**TASK STATEMENT**:
Write out the introduction to Hagi Yaki below word for word, from its first line to its last.

* Begin EXCERPT TO READ *

Photo by Connie Sceaphierde

A Brief Introduction to Hagi Yaki

Japan. 10,000 BCE. The Jōmon era. A time almost forgotten, except for the evidence of civilizations that have survived through traces of human existence. The pottery of the Jōmon era exists as the earliest known form of pottery in the world.

Leaping forward a few thousand years in time, and we find ourselves stumbling upon the feudal era of Japan. It is true, Japan’s history has been a bloody one, with an incredible amount of loss of life and great tragedies, but it has not been without beauty.

The late 16th century saw Japan invade the Korean Peninsula, wreaking havoc upon Asia and causing seven years of war. During the invasion, Japan took many hostages, some 7,500 of which were returned following the conflict. There were, however, a certain number of artisans that Japan kept, providing the country with a means to further develop their own culture and technology.

Following the war, one such art that further evolved was Japanese pottery. Terumoto Mōri, Lord of the Mōri clan, which had previously been removed from power some 100 years earlier, had been involved in the Korean invasion and had brought back with him to his domain in northern Yamaguchi, a couple of Korean craftsmen specialising in the art of pottery.

Mōri, the local feudal lord of the Chōshu domain, designated the craftsmen in his castle town of Matsumoto and present-day Hagi City. The lord had the potter's craft bowls and teaware for his own personal tea ceremonies, which, under the influence of the Korean potters, developed into the famous Hagi Yaki or Hagi Ware.

* End EXCERPT TO READ *
* Begin INFORMATION GIVEN *

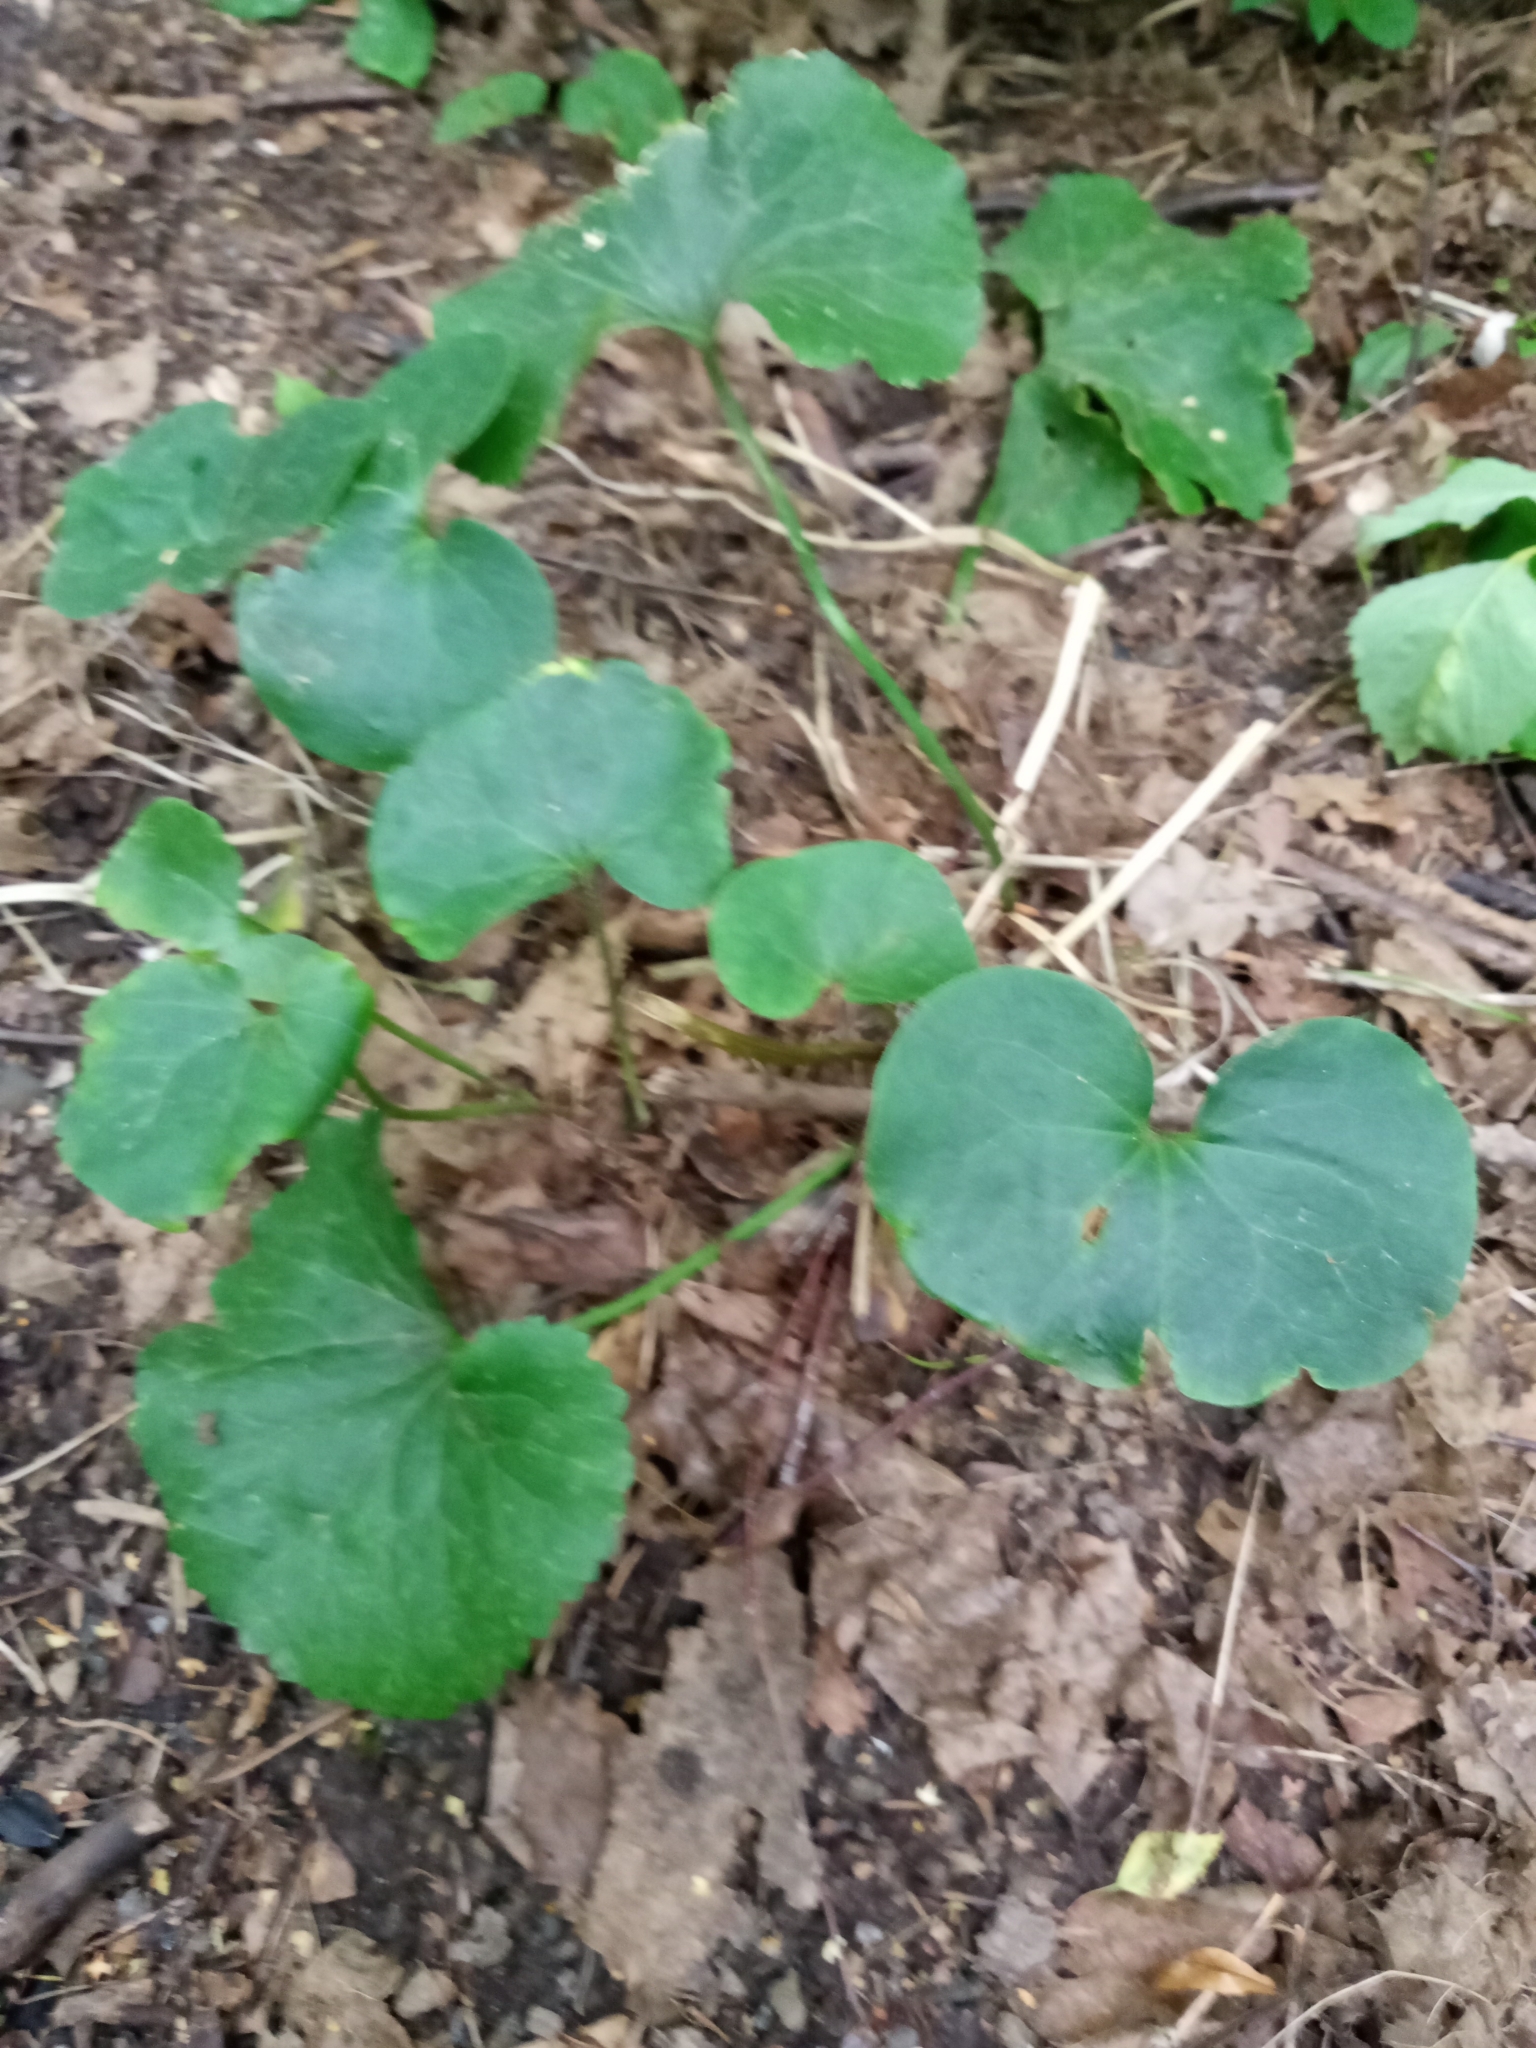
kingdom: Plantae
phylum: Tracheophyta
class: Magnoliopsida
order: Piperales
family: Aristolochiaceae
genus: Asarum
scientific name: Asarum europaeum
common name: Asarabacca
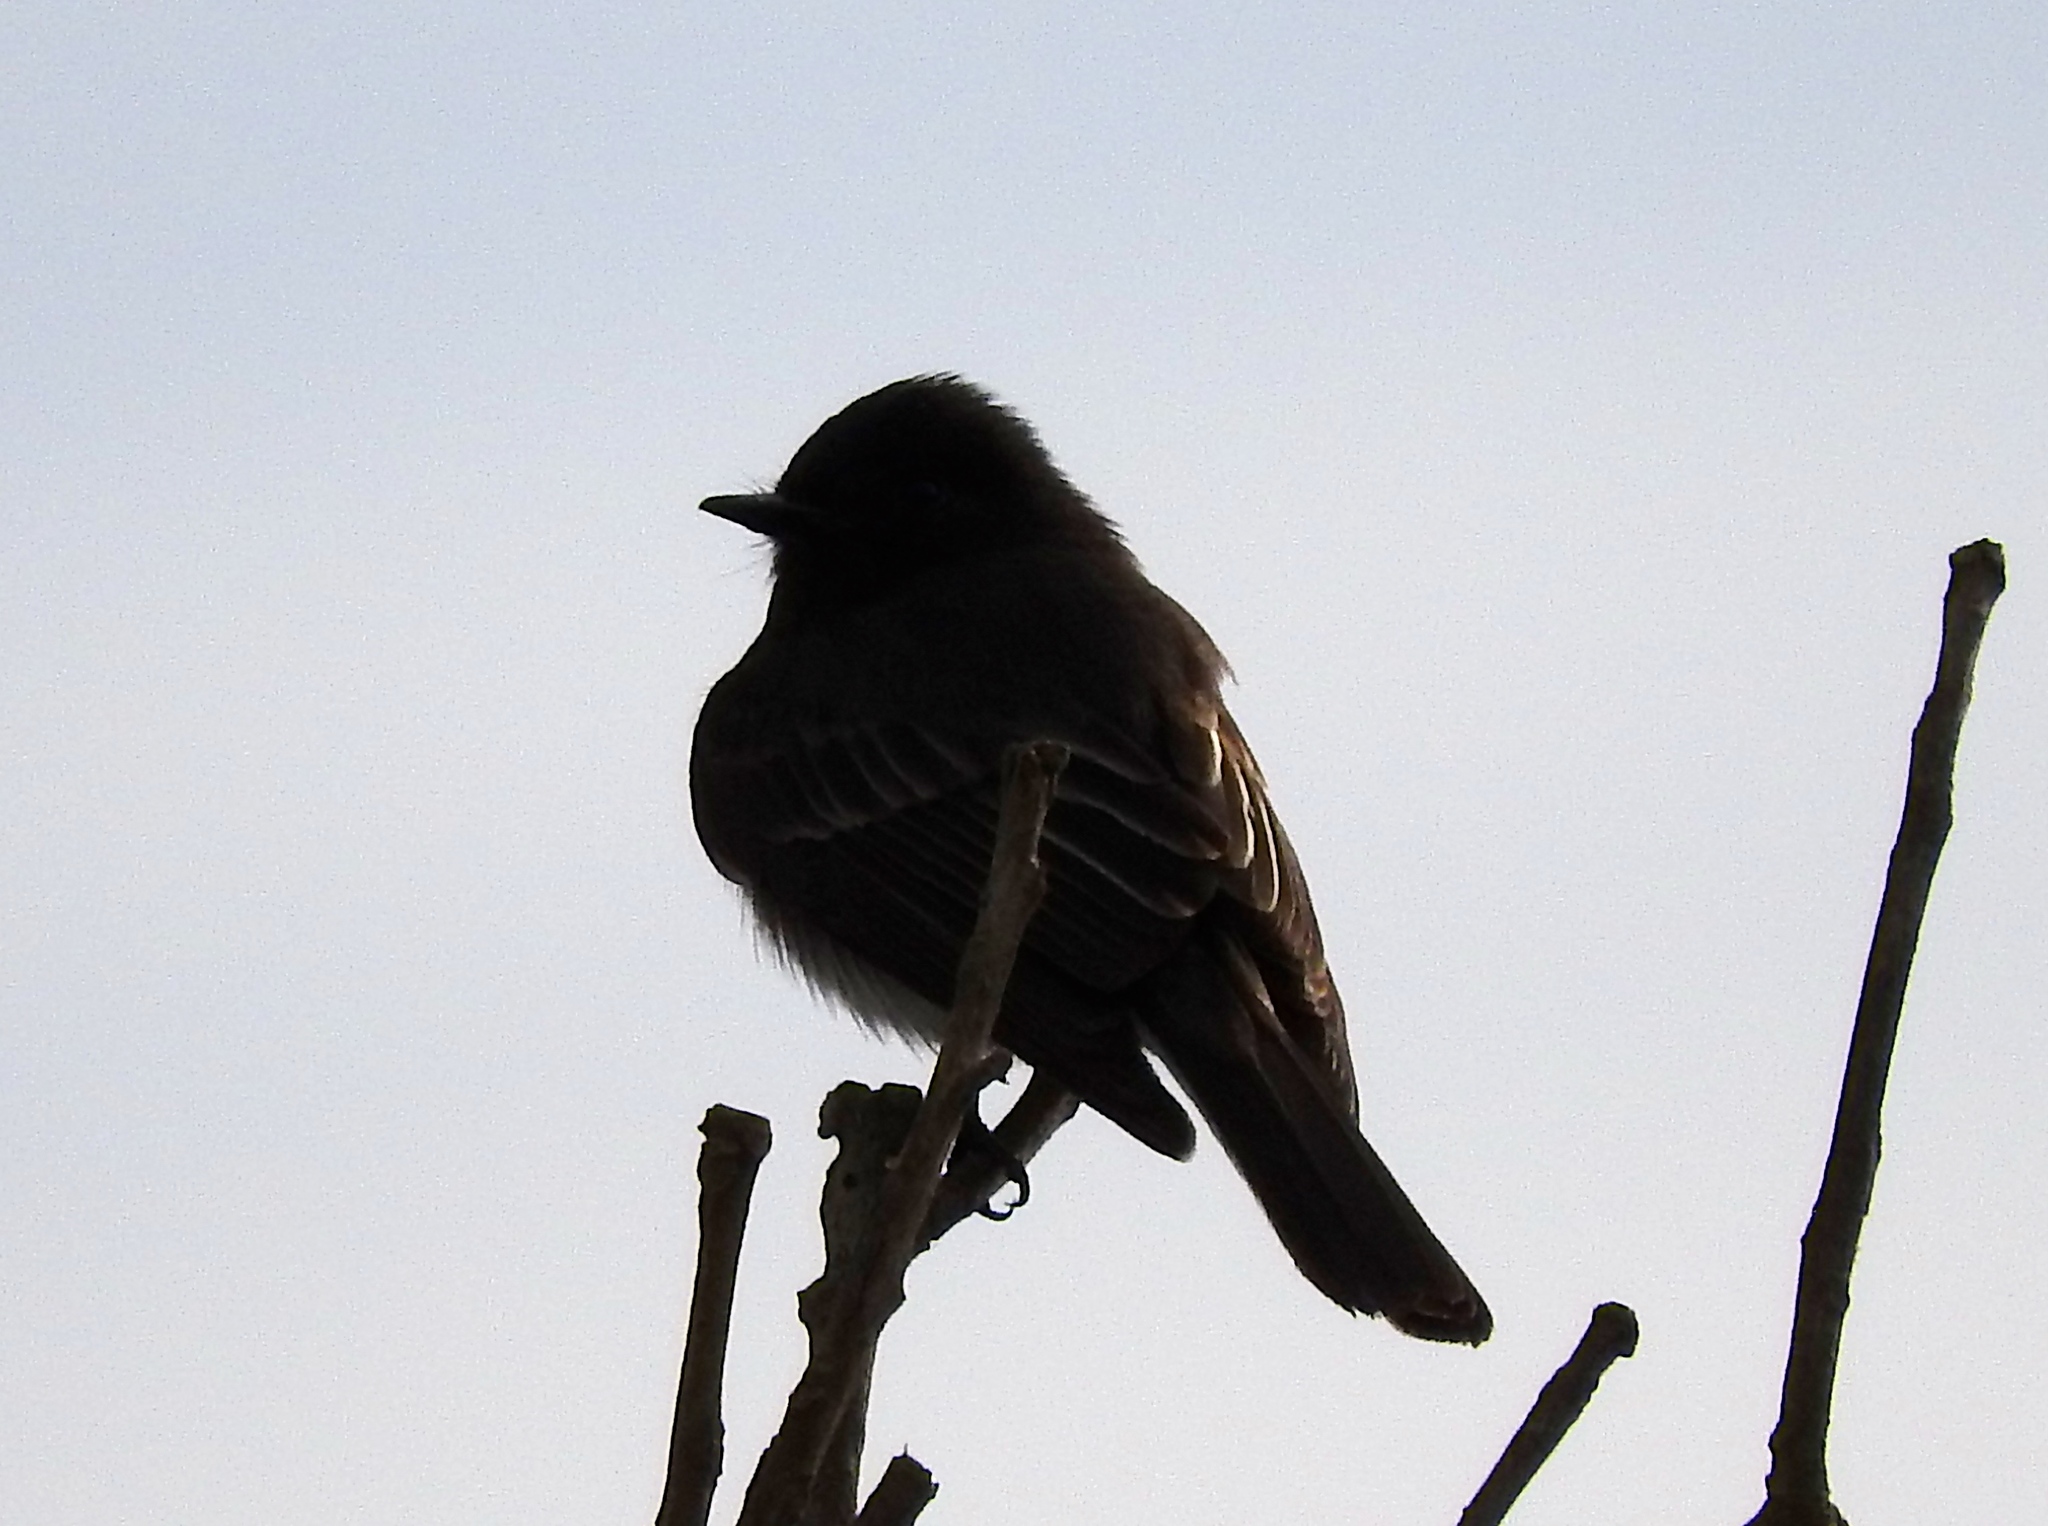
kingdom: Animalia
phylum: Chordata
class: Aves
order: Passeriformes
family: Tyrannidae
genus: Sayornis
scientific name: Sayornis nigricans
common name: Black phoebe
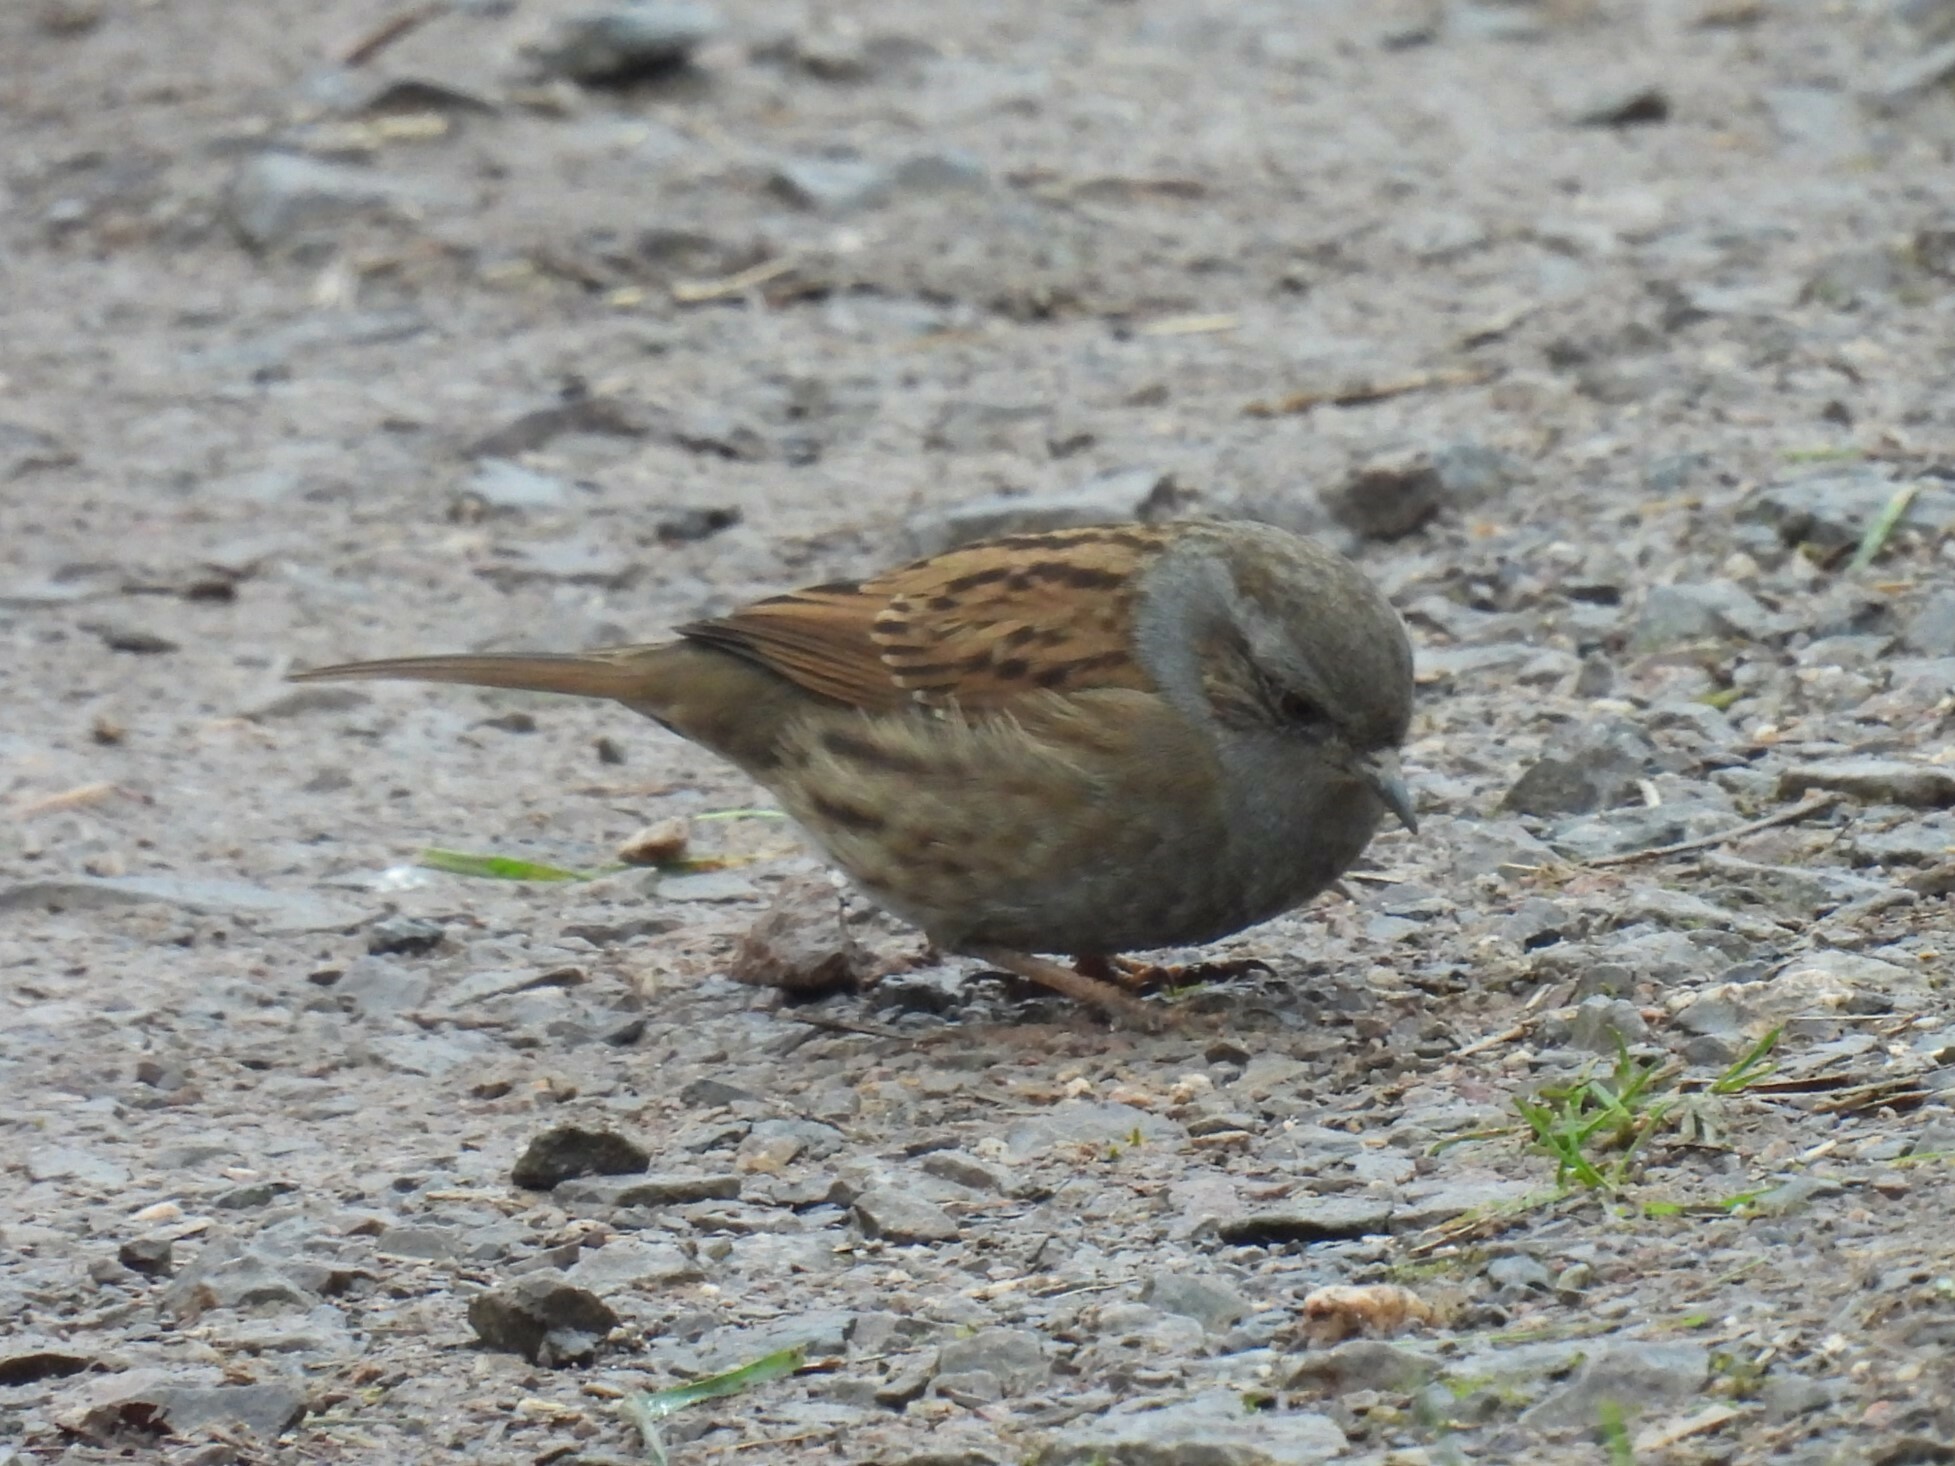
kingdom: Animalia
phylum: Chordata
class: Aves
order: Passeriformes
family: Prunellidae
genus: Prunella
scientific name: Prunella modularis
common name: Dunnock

* End INFORMATION GIVEN *

**ANSWER FOR THE TASK**:
Photo by Connie Sceaphierde

A Brief Introduction to Hagi Yaki

Japan. 10,000 BCE. The Jōmon era. A time almost forgotten, except for the evidence of civilizations that have survived through traces of human existence. The pottery of the Jōmon era exists as the earliest known form of pottery in the world.

Leaping forward a few thousand years in time, and we find ourselves stumbling upon the feudal era of Japan. It is true, Japan’s history has been a bloody one, with an incredible amount of loss of life and great tragedies, but it has not been without beauty.

The late 16th century saw Japan invade the Korean Peninsula, wreaking havoc upon Asia and causing seven years of war. During the invasion, Japan took many hostages, some 7,500 of which were returned following the conflict. There were, however, a certain number of artisans that Japan kept, providing the country with a means to further develop their own culture and technology.

Following the war, one such art that further evolved was Japanese pottery. Terumoto Mōri, Lord of the Mōri clan, which had previously been removed from power some 100 years earlier, had been involved in the Korean invasion and had brought back with him to his domain in northern Yamaguchi, a couple of Korean craftsmen specialising in the art of pottery.

Mōri, the local feudal lord of the Chōshu domain, designated the craftsmen in his castle town of Matsumoto and present-day Hagi City. The lord had the potter's craft bowls and teaware for his own personal tea ceremonies, which, under the influence of the Korean potters, developed into the famous Hagi Yaki or Hagi Ware.